This Week in Fiction: Nuruddin Farah

Design by Evan Gaffney / Photograph by Viviane Sassen

Y_our story in this week’s issue, “The Start of the Affair,” is about a retired professor of politics in South Africa who is now a restaurant owner. When did the character of James McPherson first come to you?_

The story came to me between the time I completed my latest novel, “Hiding in Plain Sight,” and when I submitted it. More or less out of the blue, you might say. Nor did it take a long time to write. What is more, the story wrote itself from the moment I thought of James McPherson as a character and of him having met a young, very good-looking pre-teen Somali in the past.

James notices a young Somali man who appears to be collecting leftovers from the restaurant’s kitchen. He’s drawn to the man, Ahmed, and finds a way to befriend him. Did you always know the story would follow the trajectory it takes, and that James and Ahmed’s relationship would become ever closer?

I felt that both James and Ahmed were "unfulfilled" personages waiting to meet their other half. And so it made sense to bring them together as a matchmaker might. I sensed that once they met and got to know each other better they would become closer; not necessarily in the manner the relationship pans out in this story.

There’s a clear difference in power and status between the two men—James is well-to-do and established, while Ahmed is a refugee hoping to be granted permission to stay in South Africa. Yet he’s also the son of a powerful man in Somalia. How much agency do you think Ahmed has in his relationship with James?

Ahmed has little or no agency in his encounter and eventual relationship with James. And that was obvious to me from the instant James sees him coming out of the kitchen of the restaurant with a doggie bag.

Do you think it’s possible to consider this a love story?

There is the potential for a loving relationship to grow once Ahmed is no longer in denial.

Much of your fiction has been set in Somalia, the country of your birth, from which you were forced into exile in the nineteen-seventies and were not able to return to until 1996. In your recent novel “Hiding in Plain Sight,” set largely in Nairobi, and in this story, you’re exploring different territory. Was that a deliberate decision?

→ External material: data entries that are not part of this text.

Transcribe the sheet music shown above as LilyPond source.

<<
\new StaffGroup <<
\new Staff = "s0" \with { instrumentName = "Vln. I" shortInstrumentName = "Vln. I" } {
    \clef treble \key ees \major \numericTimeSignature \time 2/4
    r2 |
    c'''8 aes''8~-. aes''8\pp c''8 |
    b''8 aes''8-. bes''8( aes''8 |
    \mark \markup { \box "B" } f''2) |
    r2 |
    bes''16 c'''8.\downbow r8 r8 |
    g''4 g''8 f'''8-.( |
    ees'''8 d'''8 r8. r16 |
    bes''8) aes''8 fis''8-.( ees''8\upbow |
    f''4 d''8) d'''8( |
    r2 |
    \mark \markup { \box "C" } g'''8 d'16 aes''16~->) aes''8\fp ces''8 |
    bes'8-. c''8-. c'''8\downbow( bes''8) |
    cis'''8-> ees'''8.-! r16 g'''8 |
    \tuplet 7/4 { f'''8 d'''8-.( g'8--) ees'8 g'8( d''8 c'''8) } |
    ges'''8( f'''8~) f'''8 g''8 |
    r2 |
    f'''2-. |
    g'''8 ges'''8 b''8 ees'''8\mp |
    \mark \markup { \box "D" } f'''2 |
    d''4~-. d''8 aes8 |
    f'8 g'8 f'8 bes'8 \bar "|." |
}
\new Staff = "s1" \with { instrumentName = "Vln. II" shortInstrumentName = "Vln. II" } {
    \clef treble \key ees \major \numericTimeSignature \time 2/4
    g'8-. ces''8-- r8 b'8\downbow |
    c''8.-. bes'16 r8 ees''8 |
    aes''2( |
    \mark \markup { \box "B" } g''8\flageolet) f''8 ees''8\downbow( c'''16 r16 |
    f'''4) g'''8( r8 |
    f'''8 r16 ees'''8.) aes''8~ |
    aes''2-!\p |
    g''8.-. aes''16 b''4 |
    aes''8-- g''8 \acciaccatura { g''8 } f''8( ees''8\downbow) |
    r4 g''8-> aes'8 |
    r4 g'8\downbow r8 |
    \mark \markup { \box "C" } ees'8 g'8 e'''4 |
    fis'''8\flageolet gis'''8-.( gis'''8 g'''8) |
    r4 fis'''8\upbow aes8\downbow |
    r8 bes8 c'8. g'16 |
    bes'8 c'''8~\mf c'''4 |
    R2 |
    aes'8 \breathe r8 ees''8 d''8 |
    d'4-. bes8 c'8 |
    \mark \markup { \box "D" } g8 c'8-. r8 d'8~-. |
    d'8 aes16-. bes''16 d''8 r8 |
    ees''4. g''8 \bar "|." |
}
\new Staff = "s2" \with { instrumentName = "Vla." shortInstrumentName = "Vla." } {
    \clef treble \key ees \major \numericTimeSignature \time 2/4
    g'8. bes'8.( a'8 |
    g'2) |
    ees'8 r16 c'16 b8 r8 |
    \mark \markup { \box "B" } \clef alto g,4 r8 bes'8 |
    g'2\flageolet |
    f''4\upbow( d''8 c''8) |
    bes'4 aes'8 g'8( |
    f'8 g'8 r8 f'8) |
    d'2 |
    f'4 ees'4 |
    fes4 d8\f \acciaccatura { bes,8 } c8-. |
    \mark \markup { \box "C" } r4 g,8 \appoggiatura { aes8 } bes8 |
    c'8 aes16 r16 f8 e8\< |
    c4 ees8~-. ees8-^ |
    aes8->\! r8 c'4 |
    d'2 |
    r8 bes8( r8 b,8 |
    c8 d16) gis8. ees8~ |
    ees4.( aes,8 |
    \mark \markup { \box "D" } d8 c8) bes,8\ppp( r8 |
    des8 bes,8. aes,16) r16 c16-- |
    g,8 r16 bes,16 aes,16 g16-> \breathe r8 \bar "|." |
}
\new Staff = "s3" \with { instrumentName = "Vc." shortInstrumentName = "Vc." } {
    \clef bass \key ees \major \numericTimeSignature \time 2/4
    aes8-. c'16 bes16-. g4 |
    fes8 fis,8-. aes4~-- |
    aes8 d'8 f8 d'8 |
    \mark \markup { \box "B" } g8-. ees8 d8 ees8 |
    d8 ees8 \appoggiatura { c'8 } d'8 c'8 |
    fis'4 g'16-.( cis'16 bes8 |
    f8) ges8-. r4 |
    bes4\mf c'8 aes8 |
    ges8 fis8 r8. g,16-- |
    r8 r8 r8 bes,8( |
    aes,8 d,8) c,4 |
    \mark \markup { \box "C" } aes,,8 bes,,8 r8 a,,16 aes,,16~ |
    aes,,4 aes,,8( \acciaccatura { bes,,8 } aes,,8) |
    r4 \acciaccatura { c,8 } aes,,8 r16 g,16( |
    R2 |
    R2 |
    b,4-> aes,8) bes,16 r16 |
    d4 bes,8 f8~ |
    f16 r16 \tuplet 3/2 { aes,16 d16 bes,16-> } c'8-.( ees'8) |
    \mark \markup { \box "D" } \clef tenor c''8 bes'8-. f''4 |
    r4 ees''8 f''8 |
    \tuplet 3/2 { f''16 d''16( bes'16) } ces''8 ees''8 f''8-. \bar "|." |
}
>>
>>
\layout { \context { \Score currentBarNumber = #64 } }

It has been a deliberate decision for me to set novels and stories out of my country, evidence, perhaps, that I do not think Somalia is headed in the right direction, in terms of its current politics. Also, I feared that I would be repeating myself if kept setting my fiction in Somalia—same old story and no progress in narrative, etc.

You divide your time between South Africa and New York, where you’re teaching at Bard, and you also travel frequently to Somalia these days. Do you feel equally at home in each place, or does each one draw out a different part of your character? Are you ready to set any fiction at an upstate liberal-arts college?

It is one thing to feel at home in a place; it is altogether another matter to set one's fiction there. After all, there are stages of feeling at home in a place. Anyhow, I doubt I will set my fiction in upstate New York in the near future. My attitude towards setting my fiction anywhere in Africa is entirely different, because it is as if the continent is mine to write about.